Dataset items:

= Beginning of Section =

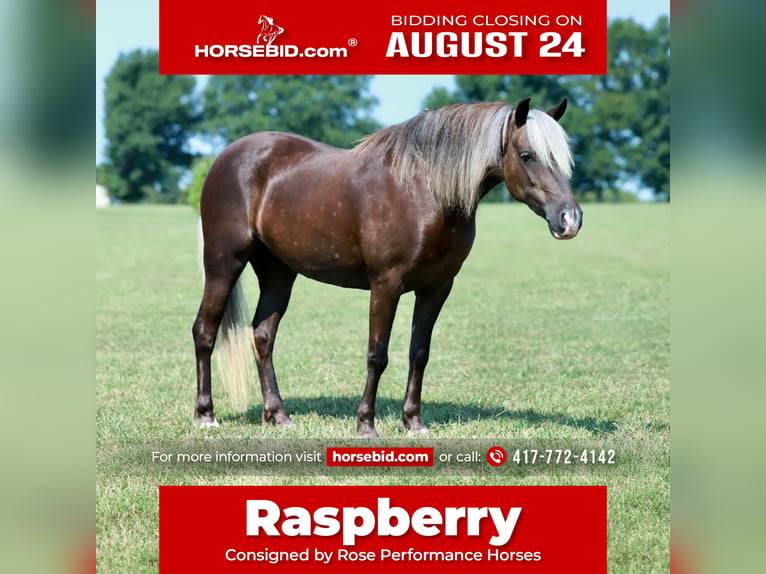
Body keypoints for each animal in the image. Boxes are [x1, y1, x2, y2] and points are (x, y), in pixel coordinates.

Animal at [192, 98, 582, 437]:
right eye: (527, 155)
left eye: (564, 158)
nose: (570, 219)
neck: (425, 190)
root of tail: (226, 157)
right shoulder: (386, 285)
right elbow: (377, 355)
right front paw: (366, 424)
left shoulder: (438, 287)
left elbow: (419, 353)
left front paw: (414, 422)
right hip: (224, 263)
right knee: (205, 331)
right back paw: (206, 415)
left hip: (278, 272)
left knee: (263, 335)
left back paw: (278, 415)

= End of Section =
= Beginning of Section =

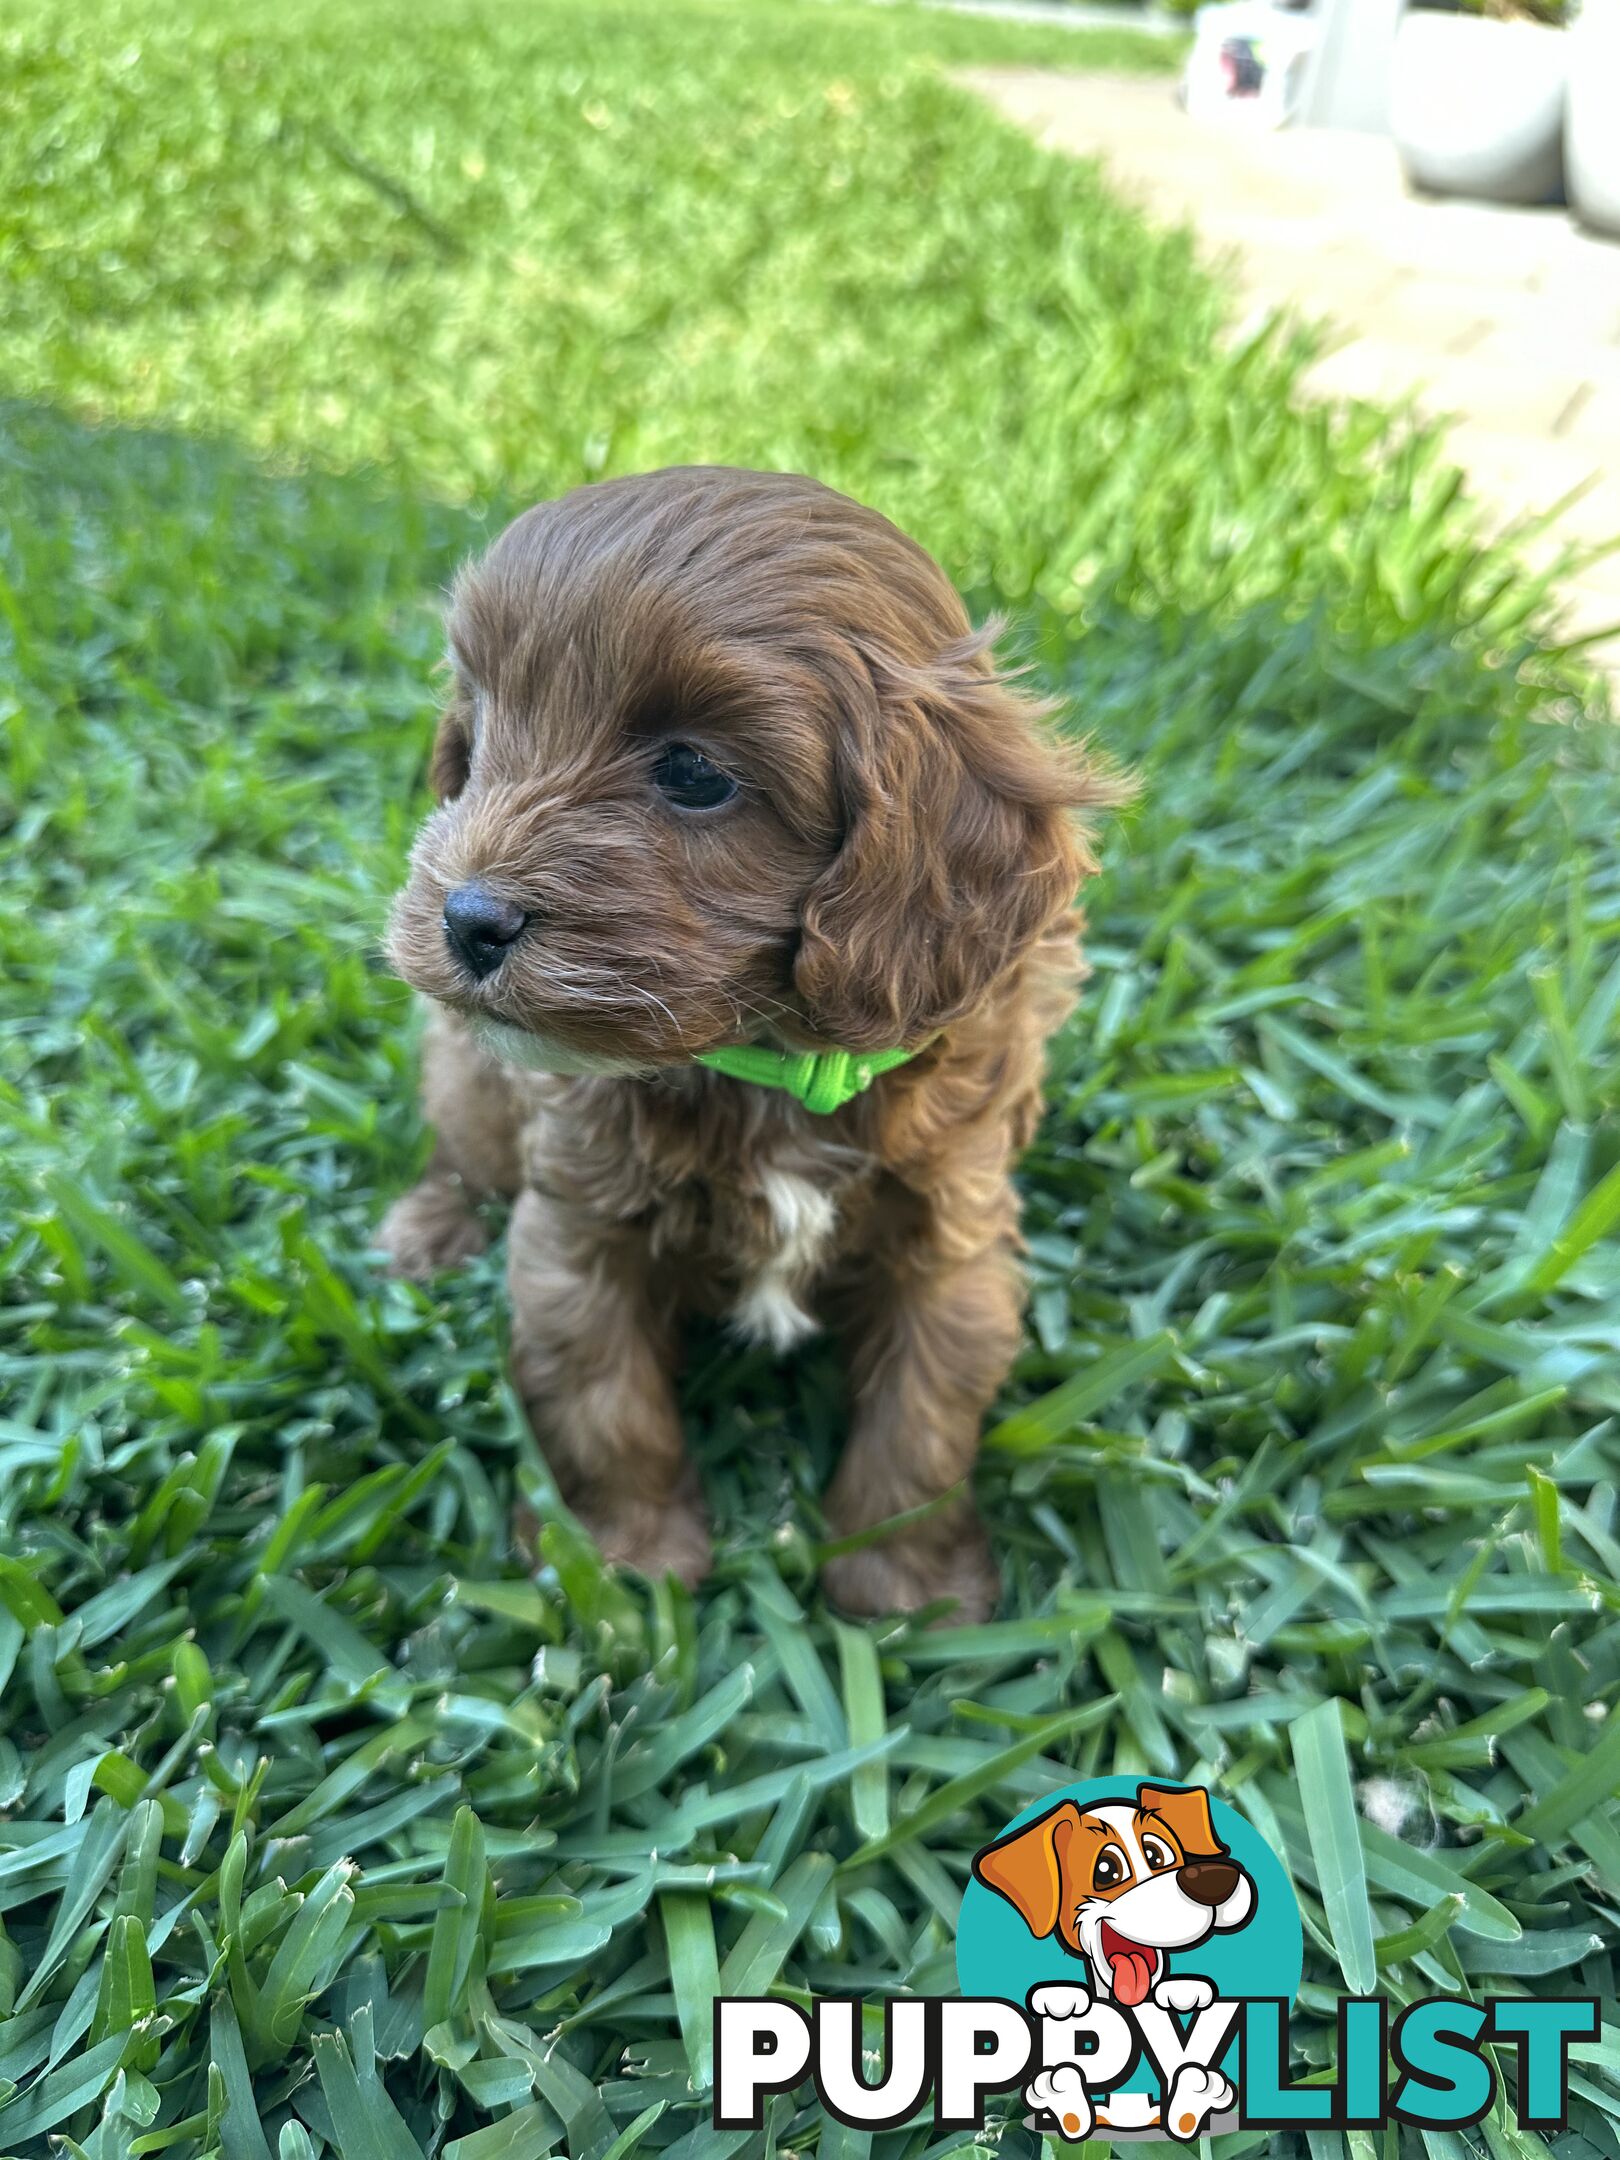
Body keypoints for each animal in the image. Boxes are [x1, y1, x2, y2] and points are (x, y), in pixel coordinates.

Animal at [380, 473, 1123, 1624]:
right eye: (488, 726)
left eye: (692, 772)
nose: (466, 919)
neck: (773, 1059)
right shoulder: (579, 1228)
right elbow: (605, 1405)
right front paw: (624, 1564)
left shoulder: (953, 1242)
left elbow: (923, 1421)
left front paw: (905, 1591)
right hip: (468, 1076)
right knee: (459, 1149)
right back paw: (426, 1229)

= End of Section =

▶ PROBLEM TO SOLVE
Every line in the data above that includes the word "left" should be copied.

▶ RESPONSE TO THE TASK
left eye: (564, 158)
left shoulder: (438, 287)
left elbow: (419, 353)
left front paw: (414, 422)
left hip: (278, 272)
left knee: (263, 335)
left back paw: (278, 415)
left eye: (692, 772)
left shoulder: (953, 1242)
left elbow: (923, 1421)
left front paw: (905, 1591)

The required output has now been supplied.